A teenage rapper from Morocco who was imprisoned for three months for lyrics which were said to “offend a state institution” and “harm public morality” is set to be released from jail today.
Othman Atiq, aka Mr Crazy, raps about life in Casablanca where youth unemployment is extremely high and is the second Moroccan artist to be jailed in recent years, according to Human Rights Watch (HRW).
The Moroccan government sent the wrong message by prosecuting a rapper like Mr Crazy for peacefully expressing his views.
Jailing a 17-year-old for his songs hardly makes sense in a country that regularly hosts international music festivals and human rights conferences.
- Sarah Leah Whitson, Middle East and North Africa director for HRW
Eight of the 17-year-old's songs were cited by the court, according to HRW, with Aqliya Mhabsa (below) featuring lyrics:
In my country/ you steal or you deal/ a stick-up here, a dope sale there/ all set up in advance/ I got it worked out with the police/ bought the market in my neighbourhood/ made the policeman my dog.

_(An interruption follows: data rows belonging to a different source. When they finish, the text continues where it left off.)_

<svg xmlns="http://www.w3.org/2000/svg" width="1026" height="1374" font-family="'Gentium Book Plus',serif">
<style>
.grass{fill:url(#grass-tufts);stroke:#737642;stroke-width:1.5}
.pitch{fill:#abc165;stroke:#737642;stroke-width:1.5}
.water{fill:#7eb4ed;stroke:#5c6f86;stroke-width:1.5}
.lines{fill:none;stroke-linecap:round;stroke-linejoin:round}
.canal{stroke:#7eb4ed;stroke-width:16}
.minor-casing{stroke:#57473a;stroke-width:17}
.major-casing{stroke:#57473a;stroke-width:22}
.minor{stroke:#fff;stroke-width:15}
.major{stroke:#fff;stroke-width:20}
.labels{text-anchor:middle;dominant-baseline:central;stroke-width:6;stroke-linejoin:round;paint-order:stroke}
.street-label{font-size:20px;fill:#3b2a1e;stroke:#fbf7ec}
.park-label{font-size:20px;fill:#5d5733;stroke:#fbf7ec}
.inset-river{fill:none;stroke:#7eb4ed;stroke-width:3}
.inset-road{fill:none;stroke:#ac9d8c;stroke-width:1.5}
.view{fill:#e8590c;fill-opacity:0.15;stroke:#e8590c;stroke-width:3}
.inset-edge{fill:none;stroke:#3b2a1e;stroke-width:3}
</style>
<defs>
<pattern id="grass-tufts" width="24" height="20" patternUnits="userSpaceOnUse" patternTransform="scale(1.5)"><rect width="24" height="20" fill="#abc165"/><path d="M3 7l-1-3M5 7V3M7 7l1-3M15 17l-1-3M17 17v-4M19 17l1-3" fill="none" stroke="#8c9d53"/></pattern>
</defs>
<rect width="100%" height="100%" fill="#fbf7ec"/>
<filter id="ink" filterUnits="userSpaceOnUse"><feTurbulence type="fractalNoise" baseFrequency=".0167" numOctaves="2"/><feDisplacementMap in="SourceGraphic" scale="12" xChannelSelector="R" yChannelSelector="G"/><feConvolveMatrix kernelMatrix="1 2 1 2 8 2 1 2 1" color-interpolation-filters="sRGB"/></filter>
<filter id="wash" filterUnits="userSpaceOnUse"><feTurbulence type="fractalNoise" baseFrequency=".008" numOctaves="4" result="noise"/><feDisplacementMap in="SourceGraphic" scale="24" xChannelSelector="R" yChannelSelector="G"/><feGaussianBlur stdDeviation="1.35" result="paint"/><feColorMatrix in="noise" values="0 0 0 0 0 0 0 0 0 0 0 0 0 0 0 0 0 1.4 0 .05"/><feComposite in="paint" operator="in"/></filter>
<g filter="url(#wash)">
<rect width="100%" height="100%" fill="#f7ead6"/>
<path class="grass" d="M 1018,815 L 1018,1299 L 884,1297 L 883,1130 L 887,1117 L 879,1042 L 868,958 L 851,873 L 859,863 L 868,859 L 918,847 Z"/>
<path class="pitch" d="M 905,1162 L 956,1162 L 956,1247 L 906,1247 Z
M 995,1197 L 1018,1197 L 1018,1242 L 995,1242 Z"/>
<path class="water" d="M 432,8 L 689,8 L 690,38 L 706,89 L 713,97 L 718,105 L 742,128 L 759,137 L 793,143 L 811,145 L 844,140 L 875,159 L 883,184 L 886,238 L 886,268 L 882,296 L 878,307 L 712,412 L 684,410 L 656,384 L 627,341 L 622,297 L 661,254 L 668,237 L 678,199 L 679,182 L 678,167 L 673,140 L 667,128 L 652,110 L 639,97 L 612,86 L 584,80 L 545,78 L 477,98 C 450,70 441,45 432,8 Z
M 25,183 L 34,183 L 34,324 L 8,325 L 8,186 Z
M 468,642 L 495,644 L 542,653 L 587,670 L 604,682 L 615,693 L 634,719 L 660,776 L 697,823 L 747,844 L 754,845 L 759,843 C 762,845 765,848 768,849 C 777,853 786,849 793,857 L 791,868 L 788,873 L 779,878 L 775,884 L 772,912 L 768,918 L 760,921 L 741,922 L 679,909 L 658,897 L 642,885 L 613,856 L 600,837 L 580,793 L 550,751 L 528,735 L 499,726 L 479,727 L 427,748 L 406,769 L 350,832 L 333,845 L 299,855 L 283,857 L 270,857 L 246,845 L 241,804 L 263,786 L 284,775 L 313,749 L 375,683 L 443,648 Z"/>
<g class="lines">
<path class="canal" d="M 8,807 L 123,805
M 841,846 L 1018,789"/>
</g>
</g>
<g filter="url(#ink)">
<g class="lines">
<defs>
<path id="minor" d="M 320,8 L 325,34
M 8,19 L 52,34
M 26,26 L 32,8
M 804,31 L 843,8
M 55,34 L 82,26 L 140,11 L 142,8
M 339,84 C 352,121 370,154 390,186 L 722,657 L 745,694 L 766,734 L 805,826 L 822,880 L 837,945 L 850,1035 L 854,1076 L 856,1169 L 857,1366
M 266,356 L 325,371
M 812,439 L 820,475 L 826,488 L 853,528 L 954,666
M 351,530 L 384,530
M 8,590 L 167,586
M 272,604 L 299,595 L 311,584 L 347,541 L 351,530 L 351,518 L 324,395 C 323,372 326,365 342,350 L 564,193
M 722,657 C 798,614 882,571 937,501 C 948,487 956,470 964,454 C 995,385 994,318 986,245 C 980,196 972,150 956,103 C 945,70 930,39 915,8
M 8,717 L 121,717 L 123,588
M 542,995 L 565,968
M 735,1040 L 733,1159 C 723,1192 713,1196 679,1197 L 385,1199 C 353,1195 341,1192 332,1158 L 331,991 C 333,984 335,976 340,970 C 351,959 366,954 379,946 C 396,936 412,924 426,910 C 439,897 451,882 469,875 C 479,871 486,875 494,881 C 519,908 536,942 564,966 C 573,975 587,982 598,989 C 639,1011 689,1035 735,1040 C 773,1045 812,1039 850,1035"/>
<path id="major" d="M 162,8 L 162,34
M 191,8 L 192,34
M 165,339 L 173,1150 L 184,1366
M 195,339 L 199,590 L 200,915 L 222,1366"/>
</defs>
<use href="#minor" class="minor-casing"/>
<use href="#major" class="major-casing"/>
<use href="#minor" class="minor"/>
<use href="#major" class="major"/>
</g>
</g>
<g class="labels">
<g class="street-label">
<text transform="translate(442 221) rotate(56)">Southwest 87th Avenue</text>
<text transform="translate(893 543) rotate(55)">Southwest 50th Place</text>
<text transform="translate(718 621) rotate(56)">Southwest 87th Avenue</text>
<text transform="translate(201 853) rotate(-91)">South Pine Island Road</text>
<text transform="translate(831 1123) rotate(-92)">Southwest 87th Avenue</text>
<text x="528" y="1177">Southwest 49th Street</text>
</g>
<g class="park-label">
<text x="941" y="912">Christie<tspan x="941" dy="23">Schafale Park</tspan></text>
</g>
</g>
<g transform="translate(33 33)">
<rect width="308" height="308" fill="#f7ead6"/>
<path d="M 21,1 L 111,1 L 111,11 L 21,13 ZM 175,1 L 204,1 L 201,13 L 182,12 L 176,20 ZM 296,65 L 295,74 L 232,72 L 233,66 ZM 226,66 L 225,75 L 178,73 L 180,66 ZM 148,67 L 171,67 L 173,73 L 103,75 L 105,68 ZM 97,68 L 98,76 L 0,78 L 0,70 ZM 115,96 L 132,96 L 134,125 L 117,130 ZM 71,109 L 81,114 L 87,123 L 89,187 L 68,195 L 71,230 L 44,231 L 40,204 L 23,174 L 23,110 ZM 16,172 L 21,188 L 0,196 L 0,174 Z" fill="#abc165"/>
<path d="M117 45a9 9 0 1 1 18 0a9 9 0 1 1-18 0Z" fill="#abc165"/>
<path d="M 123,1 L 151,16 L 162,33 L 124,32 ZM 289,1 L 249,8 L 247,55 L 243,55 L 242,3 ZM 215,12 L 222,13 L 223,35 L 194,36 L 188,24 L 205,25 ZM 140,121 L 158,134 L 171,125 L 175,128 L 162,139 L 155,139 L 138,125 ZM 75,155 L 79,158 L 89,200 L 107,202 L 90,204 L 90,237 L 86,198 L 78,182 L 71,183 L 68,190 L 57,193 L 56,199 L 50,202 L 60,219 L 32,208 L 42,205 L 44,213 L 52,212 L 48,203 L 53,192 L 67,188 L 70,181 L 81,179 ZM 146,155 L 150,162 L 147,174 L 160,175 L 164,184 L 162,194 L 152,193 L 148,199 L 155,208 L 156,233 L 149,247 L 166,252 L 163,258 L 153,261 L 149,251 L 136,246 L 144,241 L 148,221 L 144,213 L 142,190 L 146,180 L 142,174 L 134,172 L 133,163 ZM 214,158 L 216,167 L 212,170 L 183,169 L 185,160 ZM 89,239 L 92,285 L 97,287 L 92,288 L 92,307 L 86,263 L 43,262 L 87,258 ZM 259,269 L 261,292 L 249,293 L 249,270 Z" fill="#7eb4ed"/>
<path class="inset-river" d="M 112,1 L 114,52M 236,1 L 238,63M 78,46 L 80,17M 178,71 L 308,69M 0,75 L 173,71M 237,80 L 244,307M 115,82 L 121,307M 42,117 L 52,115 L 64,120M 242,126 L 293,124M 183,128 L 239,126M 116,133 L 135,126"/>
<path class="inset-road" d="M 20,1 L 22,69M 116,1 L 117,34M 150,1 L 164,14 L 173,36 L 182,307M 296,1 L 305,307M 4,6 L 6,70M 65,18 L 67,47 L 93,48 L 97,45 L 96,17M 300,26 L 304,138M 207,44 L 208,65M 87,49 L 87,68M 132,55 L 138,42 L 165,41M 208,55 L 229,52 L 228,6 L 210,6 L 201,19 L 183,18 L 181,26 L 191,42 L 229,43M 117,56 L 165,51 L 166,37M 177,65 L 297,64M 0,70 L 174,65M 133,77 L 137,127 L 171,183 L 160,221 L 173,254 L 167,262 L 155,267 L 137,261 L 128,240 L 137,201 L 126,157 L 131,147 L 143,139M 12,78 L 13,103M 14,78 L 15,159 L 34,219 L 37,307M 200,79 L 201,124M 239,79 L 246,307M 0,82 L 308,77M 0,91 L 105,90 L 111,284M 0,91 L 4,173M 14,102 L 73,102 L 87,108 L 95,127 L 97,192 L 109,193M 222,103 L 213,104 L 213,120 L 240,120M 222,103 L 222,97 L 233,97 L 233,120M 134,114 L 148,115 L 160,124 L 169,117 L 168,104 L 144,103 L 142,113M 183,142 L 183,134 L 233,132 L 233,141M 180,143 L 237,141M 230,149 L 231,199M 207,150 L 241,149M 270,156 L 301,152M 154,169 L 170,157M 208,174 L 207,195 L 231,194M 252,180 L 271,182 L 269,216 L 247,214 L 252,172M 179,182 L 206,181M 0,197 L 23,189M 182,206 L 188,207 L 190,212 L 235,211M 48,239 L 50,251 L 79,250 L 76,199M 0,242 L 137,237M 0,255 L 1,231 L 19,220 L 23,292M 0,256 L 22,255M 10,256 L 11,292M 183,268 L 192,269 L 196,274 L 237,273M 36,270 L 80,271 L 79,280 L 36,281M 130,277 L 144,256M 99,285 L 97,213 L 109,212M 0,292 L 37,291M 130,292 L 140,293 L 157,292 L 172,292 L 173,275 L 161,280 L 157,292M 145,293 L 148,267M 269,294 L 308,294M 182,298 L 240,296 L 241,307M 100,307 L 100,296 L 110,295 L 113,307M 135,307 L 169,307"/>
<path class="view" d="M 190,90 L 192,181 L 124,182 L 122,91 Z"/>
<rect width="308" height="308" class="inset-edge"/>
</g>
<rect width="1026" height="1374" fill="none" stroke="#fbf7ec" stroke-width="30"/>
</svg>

Although Atiq's defence said the lyrics criticised individual policemen, the court ruled that it was offending the state police.
A report by CNN in 2012 covered the burgeoning hip-hop scene in Casablanca where artists rap about the city's "poverty, illiteracy, crime, and the high cost of living" and where cheaper internet access has allowed the grassroots scene to grow.
Following the Arab Spring movement across North Africa, the Moroccan king was said to crack down on dissent and in 2011 another rapper, Mouad Belghouat, was jailed for a year for a song criticising the police.